Seeing their brand grow nationally has been amazing, she said, and it is sweetened by feedback from customers. If one of her children wants to start business one day, Mehall would unflinchingly encourage that journey.   

“I think it’s wonderful,” she said. “It’s great to be able to have an idea, put it in the market, and see it thrive.”  

Photo courtesy of Happy Tomatoes Fresh Foods

When it came to homeschooling her two children, Lauren Keefe did not think family life would ever leave room for a substantial career. The founder of Happy Tomato Fresh Foods now oversees production and distribution of a salsa brand that can be found at stores across North Texas. 

Throughout the journey from stay-at-home mom to small business owner, Keefe has kept her promise to put her family first. Several years ago, Keefe donated her homemade salsa to a local charity event. After inquiries about where the salsa could be bought, and with her husband’s encouragement, Keefe began to produce her all-natural and preservative-free recipe on a modestly larger scale. She reasoned if she could sell the salsa at local farmer’s markets, that would be worth the effort. Public interest grew, and in July of 2012, Central Market started selling her salsa at their Southlake and Fort Worth locations. A Star-Telegram feature helped boost Happy Tomato Fresh Foods toward its current distribution.  

“All of the stores sold out,” Keefe recalled of the weeks following that article. “For the next week, I pulled 16-hour days… It was flying off the shelves.” 

Happy Tomato Fresh Foods had officially transitioned from home-based side hustle to a full-fledged small business. As the business grew, Keefe managed to keep her children in tow while she worked. First Jefferson Unitarian Universalist Church provided an early, family-friendly workspace where Keefe and employees like Danielle Deluca could work while keeping an eye on their children.  

The church had a “space near the kitchen where our kids would play and do schoolwork,” Keefe recalled. “There was a playground nearby [to] take our breaks. The church staff was always accommodating. It couldn’t have been a more perfect situation.” 

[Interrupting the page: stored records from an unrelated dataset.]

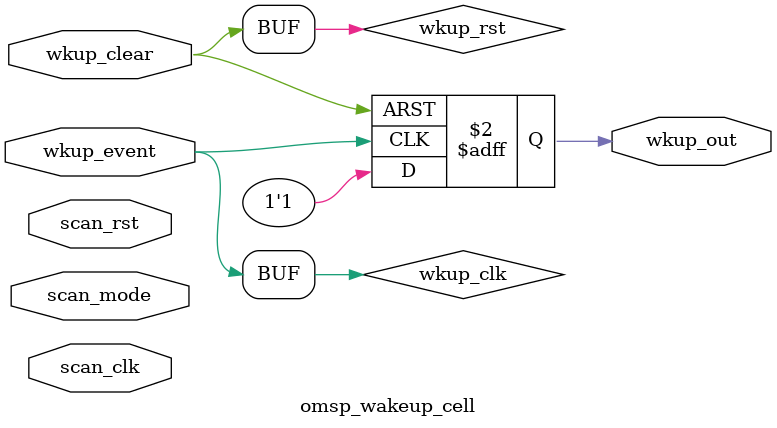
<source format=v>

`ifdef OMSP_NO_INCLUDE
`else
`include "openMSP430_defines.v"
`endif

module  omsp_wakeup_cell (

// OUTPUTs
    wkup_out,                  // Wakup signal (asynchronous)

// INPUTs
    scan_clk,                  // Scan clock
    scan_mode,                 // Scan mode
    scan_rst,                  // Scan reset
    wkup_clear,                // Glitch free wakeup event clear
    wkup_event                 // Glitch free asynchronous wakeup event
);

// OUTPUTs
//=========
output         wkup_out;       // Wakup signal (asynchronous)

// INPUTs
//=========
input          scan_clk;       // Scan clock
input          scan_mode;      // Scan mode
input          scan_rst;       // Scan reset
input          wkup_clear;     // Glitch free wakeup event clear
input          wkup_event;     // Glitch free asynchronous wakeup event


//=============================================================================
// 1)  AND GATE
//=============================================================================

// Scan stuff for the ASIC mode
`ifdef ASIC
   wire wkup_rst;
   omsp_scan_mux scan_mux_rst (
                               .scan_mode    (scan_mode),
                               .data_in_scan (scan_rst),
                               .data_in_func (wkup_clear),
                               .data_out     (wkup_rst)
   );

   wire wkup_clk;
   omsp_scan_mux scan_mux_clk (
                               .scan_mode    (scan_mode),
                               .data_in_scan (scan_clk),
                               .data_in_func (wkup_event),
                               .data_out     (wkup_clk)
   );

`else
   wire wkup_rst  =  wkup_clear;
   wire wkup_clk  =  wkup_event;
`endif

// Wakeup capture
reg    wkup_out;
always @(posedge wkup_clk or posedge wkup_rst)
  if (wkup_rst) wkup_out <= 1'b0;
  else          wkup_out <= 1'b1;


endmodule // omsp_wakeup_cell

`ifdef OMSP_NO_INCLUDE
`else
`include "openMSP430_undefines.v"
`endif

</source>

Now, Happy Tomato Fresh Foods has a warehouse on Fort Worth’s North Side and plans to upgrade the facility, allowing for expansion of the brand. Keefe said she is grateful her children have seen the business grow from concept to a steadily growing business. If her children decide to become entrepreneurs, they can fall back on invaluable firsthand experience.  

“From the beginning, I made the decision that I wouldn’t put this business before raising my kids,” she said. “I am able to work with healthy food… [and] raise my kids on my terms… That has been the greatest joy.”